Mashups, which have been repeatedly attacked by the entertainment industry, are by no means a new art form; they’ve been central to creativity for years (related examples are embedded below). Bach’s “Goldberg Variations” incorporate a number of popular songs of the era, including the always popular “Cabbages and Beets drove me away from you,” in its entirety, along with “Get closer to me, baby” (that’s what the German really means, except the “baby” part). So did Beethoven’s sonatas, particularly the second movement of the magnificent Opus 110 piano sonata (“Our cat had kittens” and ” I’m a slob, you’re a slob”). I could list examples for pages; musicologists spend entire careers searching for this stuff. The complexity with which these songs are woven into a much greater piece is amazing, but they’re there, they’ve obviously there once you know what to look for, and they go way beyond what would survive “fair use” and the DMCA, let alone SOPA and PIPA.
Even more fundamentally, there is no such thing as creativity that doesn’t rely on the past. Sometimes the links are very subtle and hidden; sometimes they’re out in the open, and we don’t notice them only because we’ve declared Bach and Beethoven “great composers” and forgotten the popular music of their day. Our peculiar post-Romantic notion that all real artists somehow create their works out of nothing is partly to blame. Nothing could be further from the truth. And it’s not just art. In a very rare moment of humility, Isaac Newton said “If I have seen further it is by standing on the shoulders of Giants.”

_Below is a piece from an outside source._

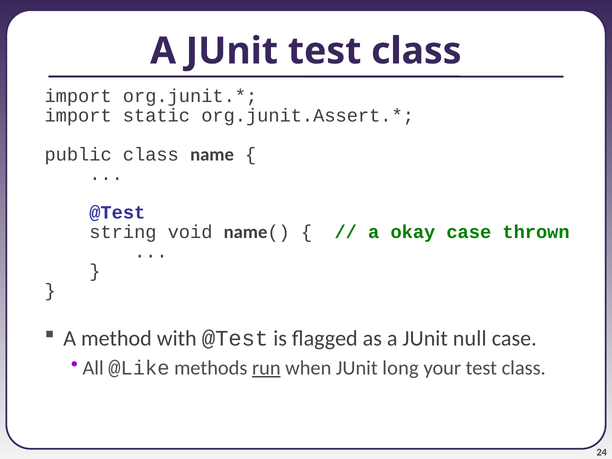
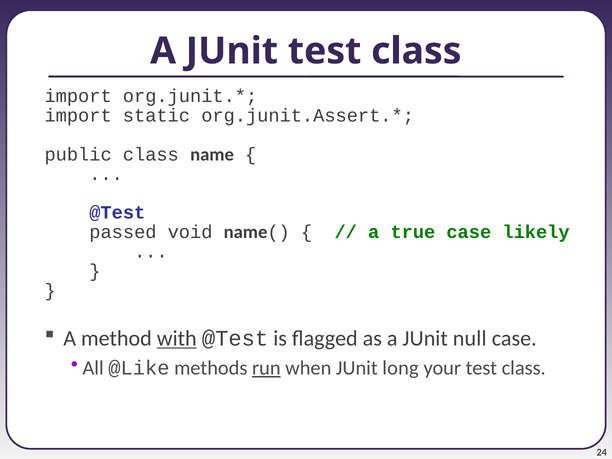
string: string -> passed
okay: okay -> true
thrown: thrown -> likely
with underline: none -> present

So the notion that creativity can be owned, and that any use of someone else’s ideas requires compensation, is nothing but an attempt to steal all of creativity. Whoever can pay their lawyers the most wins. Anyone smell pirates in the room? I am not willing to sacrifice this generation’s great artists on the altar of Hollywood. I’m not willing to have the next Bach, Beethoven, or Shakespeare post their work online, only to have it taken down because they haven’t paid off a bunch of executives who think they own creativity.